> [Goal of the exercise]
Print the records below word for word, beginning with the first line and ending once the line containing "Second: When myriad" is printed.

> [Task inputs]
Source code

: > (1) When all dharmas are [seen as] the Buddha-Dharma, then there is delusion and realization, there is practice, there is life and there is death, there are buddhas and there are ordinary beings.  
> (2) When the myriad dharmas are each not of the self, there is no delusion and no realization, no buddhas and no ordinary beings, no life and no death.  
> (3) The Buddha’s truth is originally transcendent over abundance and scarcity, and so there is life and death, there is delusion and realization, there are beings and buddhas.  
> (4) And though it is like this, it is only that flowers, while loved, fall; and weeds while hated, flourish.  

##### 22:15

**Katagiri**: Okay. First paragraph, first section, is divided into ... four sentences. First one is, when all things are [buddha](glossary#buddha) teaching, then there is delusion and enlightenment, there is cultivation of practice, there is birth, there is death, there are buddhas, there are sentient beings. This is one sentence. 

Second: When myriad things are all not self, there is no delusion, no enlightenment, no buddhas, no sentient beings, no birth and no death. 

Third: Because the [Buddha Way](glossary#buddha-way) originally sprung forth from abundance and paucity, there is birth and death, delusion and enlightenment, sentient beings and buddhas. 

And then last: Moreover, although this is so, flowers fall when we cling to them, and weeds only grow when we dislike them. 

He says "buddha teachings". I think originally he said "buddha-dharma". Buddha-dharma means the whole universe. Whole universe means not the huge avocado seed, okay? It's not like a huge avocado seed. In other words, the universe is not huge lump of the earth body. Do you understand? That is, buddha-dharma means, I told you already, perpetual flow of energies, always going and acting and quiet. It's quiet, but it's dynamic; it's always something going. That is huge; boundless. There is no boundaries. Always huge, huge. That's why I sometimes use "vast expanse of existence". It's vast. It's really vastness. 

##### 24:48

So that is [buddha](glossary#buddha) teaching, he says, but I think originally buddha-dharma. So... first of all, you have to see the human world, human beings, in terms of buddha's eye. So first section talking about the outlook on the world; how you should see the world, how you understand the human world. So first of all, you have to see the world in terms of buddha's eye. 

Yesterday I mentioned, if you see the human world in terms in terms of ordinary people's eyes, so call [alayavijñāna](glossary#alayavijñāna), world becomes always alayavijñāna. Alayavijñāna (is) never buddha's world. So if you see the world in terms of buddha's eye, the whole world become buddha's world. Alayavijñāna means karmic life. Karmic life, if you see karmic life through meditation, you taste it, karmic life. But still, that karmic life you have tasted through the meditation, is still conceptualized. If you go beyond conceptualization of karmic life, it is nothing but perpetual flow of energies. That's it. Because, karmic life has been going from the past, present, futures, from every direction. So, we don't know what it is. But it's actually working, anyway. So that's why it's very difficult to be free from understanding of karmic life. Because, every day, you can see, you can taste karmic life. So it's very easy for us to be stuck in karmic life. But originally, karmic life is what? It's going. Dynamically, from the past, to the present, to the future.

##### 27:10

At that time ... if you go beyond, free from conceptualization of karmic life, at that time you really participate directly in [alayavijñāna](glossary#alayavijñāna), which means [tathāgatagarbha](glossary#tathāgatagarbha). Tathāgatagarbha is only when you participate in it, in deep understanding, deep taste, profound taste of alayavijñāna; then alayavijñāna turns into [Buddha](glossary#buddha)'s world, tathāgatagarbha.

> [Output of the task]
Source code

: > (1) When all dharmas are [seen as] the Buddha-Dharma, then there is delusion and realization, there is practice, there is life and there is death, there are buddhas and there are ordinary beings.  
> (2) When the myriad dharmas are each not of the self, there is no delusion and no realization, no buddhas and no ordinary beings, no life and no death.  
> (3) The Buddha’s truth is originally transcendent over abundance and scarcity, and so there is life and death, there is delusion and realization, there are beings and buddhas.  
> (4) And though it is like this, it is only that flowers, while loved, fall; and weeds while hated, flourish.  

##### 22:15

**Katagiri**: Okay. First paragraph, first section, is divided into ... four sentences. First one is, when all things are [buddha](glossary#buddha) teaching, then there is delusion and enlightenment, there is cultivation of practice, there is birth, there is death, there are buddhas, there are sentient beings. This is one sentence. 

Second: When myriad things are all not self, there is no delusion, no enlightenment, no buddhas, no sentient beings, no birth and no death. 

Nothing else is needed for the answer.